Ölpreis bricht ein, nachdem OPEC+ die Förderung erhöht und die Sorgen um iranische Lieferungen nachlassen

Am Sonntag haben sieben OPEC+-Mitglieder – Saudi-Arabien, Russland, Irak, Kuwait, Kasachstan, Algerien und Oman – vereinbart, die Fördermenge ab September um 188.000 Barrel pro Tag zu erhöhen. Diese Entscheidung schließt faktisch den gestuften Rückbau der freiwilligen Produktionskürzungen ab, der 2023 begann (die gesamte Kürzung belief sich auf 1,65 Mio. Barrel pro Tag).

Die auf einer virtuellen Sitzung verkündete Maßnahme spiegelte sich umgehend an den Märkten wider: Die Futures brachen am Wochenende ein, nachdem sich die diplomatischen Spannungen im Nahen Osten entspannt hatten.

Die Anpassung um 188.000 Barrel pro Tag ist der letzte Schritt beim Rückgängigmachen der freiwilligen Begrenzungen, die im April 2023 eingeführt worden waren.
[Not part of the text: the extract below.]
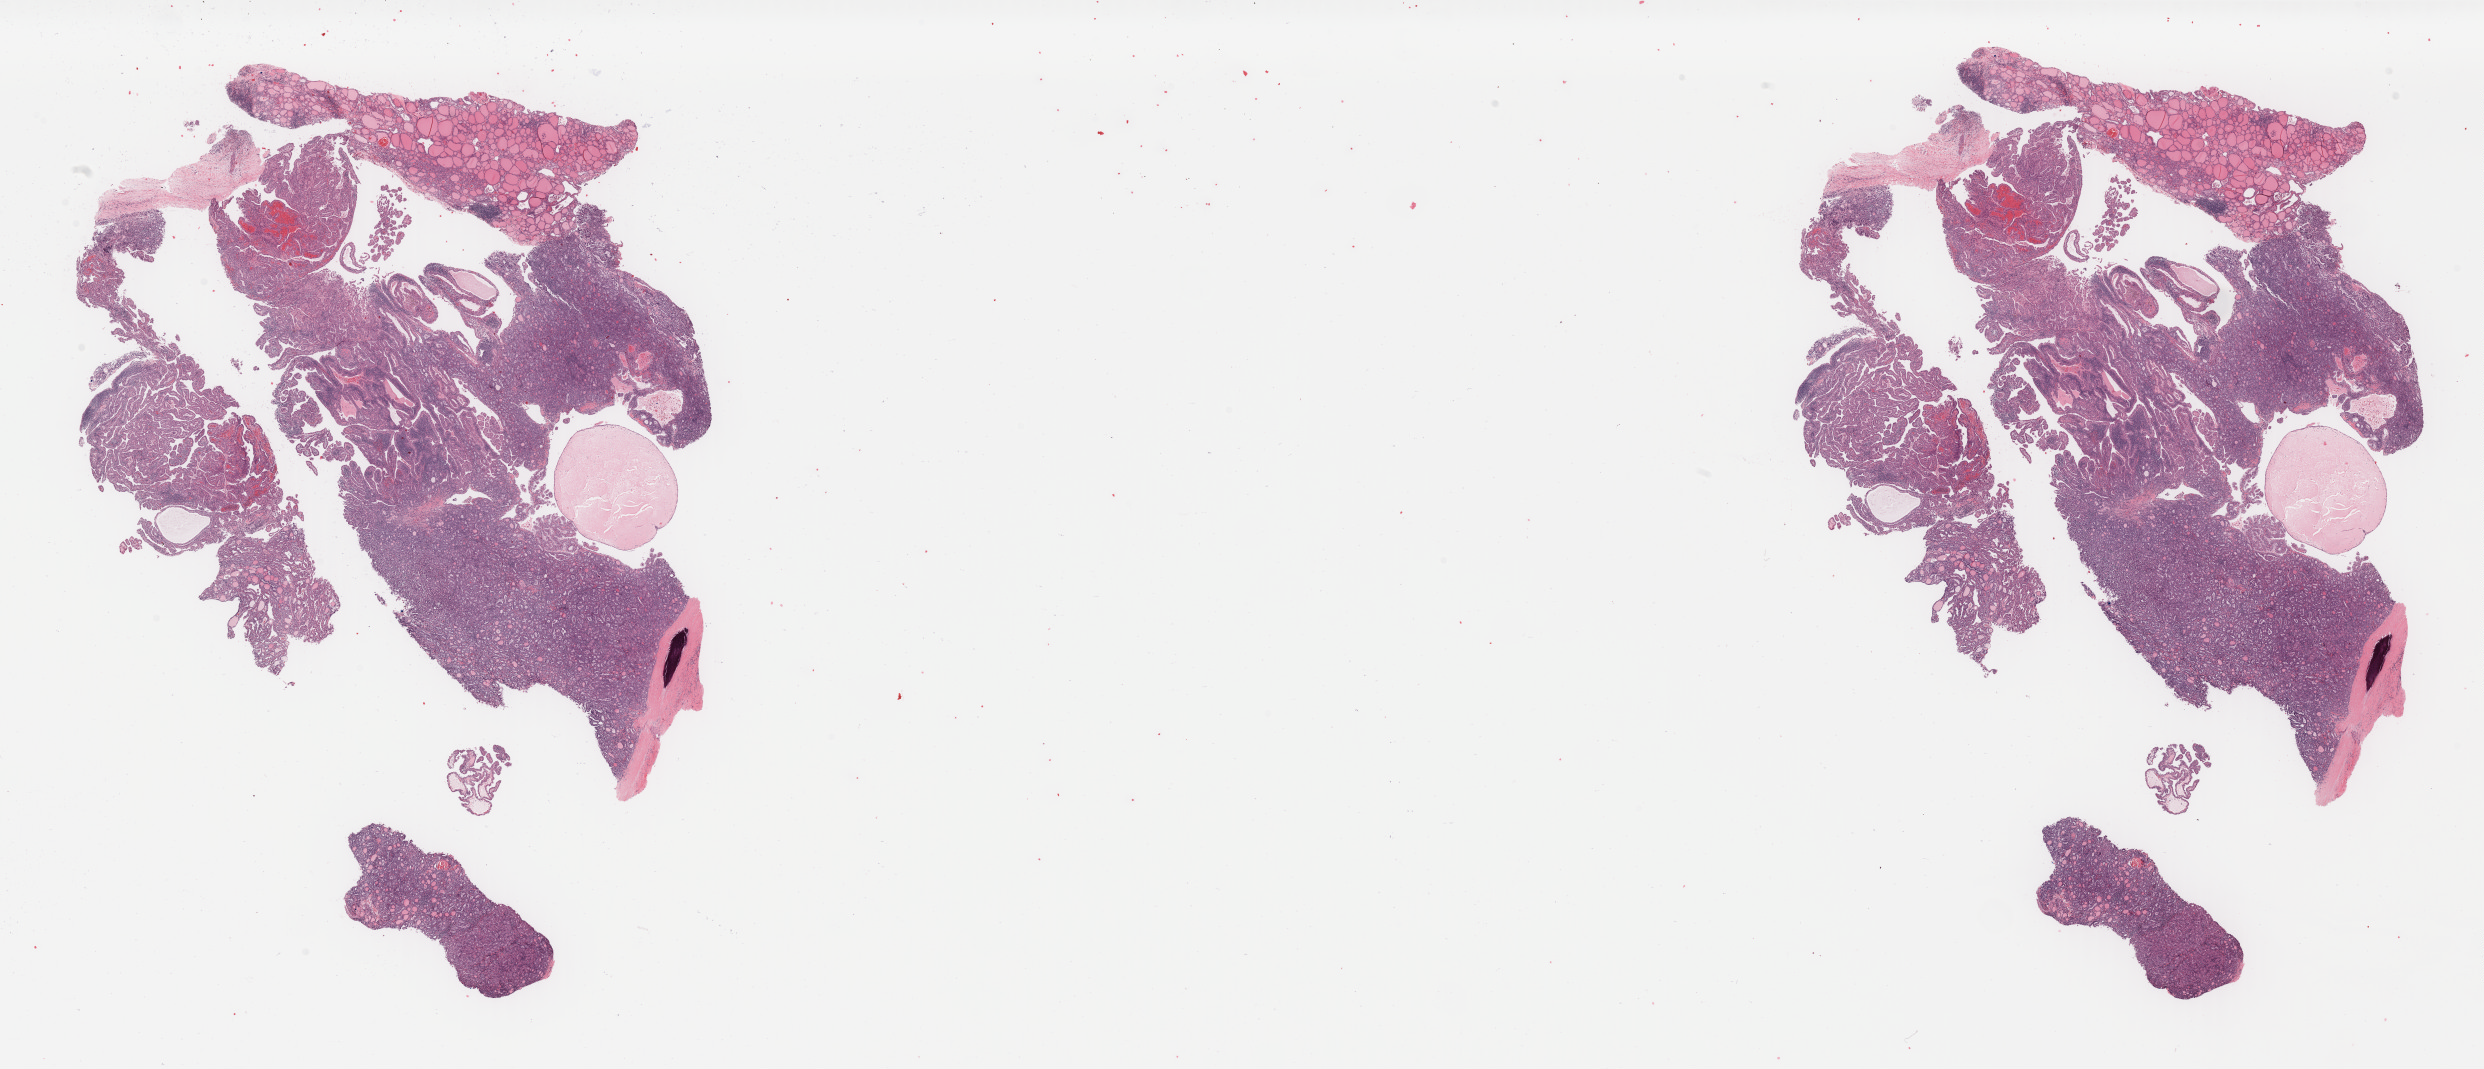
Whole-slide histology image, H&E-stained — whole scanned area (about 39.3 x 16.9 mm, slide scanned at 40x) shown as a low-resolution overview. FFPE section. Thyroid, primary tumour sample. Female patient; age at initial diagnosis 61 years.
Histologic diagnosis: Papillary adenocarcinoma, NOS (thyroid gland). Lymph nodes positive (case pathology): 1 of 4 examined. AJCC pathologic stage: III (7th edition).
Zu diesem Zeitpunkt war die VAE noch Teil der Koalition – die VAE trat im Mai 2026 formell aus der OPEC aus.

Reuters und Marktbeobachter berichten, dass die Gruppe nach der Anpassung im September voraussichtlich eine Pause einlegen und eine mögliche zusätzliche Ausweitung des Angebots später im Jahr 2026 prüfen wird, während parallel die Quoten für 2027 verhandelt werden. Rystad Energy hebt hervor, dass OPEC+ nach der Wiederherstellung der Fördervolumina nur wenig Anreiz hat, weitere Änderungen zu überstürzen. Die Entscheidung fiel zusammen mit einer Deeskalation zwischen den USA und Iran: Präsident Donald Trump erklärte, er habe geplante Angriffe nach Bitten regionaler Partner abgeblasen und verwies auf „Parameter eines Abkommens“, darunter „eine sofortige, vollständige und bedingungslose Wiederöffnung der Straße von Hormus“.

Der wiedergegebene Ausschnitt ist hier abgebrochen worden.